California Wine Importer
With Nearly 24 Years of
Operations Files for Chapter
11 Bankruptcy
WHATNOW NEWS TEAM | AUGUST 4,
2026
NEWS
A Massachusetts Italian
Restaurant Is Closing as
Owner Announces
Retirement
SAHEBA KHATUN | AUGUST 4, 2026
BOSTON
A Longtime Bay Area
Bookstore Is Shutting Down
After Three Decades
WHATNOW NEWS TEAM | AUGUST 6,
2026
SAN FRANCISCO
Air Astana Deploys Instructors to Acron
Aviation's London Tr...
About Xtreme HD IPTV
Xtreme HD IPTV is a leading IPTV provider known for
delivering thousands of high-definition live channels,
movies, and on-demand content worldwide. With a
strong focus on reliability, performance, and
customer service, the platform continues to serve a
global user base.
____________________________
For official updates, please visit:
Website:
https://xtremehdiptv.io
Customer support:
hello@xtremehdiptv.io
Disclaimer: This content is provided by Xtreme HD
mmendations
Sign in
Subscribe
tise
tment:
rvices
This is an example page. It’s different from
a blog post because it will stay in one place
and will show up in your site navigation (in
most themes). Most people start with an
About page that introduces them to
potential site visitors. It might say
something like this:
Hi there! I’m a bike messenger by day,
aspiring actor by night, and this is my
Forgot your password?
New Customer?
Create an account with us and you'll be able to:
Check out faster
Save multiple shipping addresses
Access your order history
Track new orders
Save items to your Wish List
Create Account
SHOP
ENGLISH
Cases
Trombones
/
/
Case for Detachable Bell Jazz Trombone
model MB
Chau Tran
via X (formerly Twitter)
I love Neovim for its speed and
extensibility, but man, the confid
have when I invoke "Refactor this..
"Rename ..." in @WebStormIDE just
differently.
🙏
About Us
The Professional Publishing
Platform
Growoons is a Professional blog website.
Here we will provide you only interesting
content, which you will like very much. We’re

· · · ·

Please print the stretch from the start of the rows through the line containing "Track new orders", both ends included, keeping every line exactly the same.

SOLVED PROBLEM:
California Wine Importer
With Nearly 24 Years of
Operations Files for Chapter
11 Bankruptcy
WHATNOW NEWS TEAM | AUGUST 4,
2026
NEWS
A Massachusetts Italian
Restaurant Is Closing as
Owner Announces
Retirement
SAHEBA KHATUN | AUGUST 4, 2026
BOSTON
A Longtime Bay Area
Bookstore Is Shutting Down
After Three Decades
WHATNOW NEWS TEAM | AUGUST 6,
2026
SAN FRANCISCO
Air Astana Deploys Instructors to Acron
Aviation's London Tr...
About Xtreme HD IPTV
Xtreme HD IPTV is a leading IPTV provider known for
delivering thousands of high-definition live channels,
movies, and on-demand content worldwide. With a
strong focus on reliability, performance, and
customer service, the platform continues to serve a
global user base.
____________________________
For official updates, please visit:
Website:
https://xtremehdiptv.io
Customer support:
hello@xtremehdiptv.io
Disclaimer: This content is provided by Xtreme HD
mmendations
Sign in
Subscribe
tise
tment:
rvices
This is an example page. It’s different from
a blog post because it will stay in one place
and will show up in your site navigation (in
most themes). Most people start with an
About page that introduces them to
potential site visitors. It might say
something like this:
Hi there! I’m a bike messenger by day,
aspiring actor by night, and this is my
Forgot your password?
New Customer?
Create an account with us and you'll be able to:
Check out faster
Save multiple shipping addresses
Access your order history
Track new orders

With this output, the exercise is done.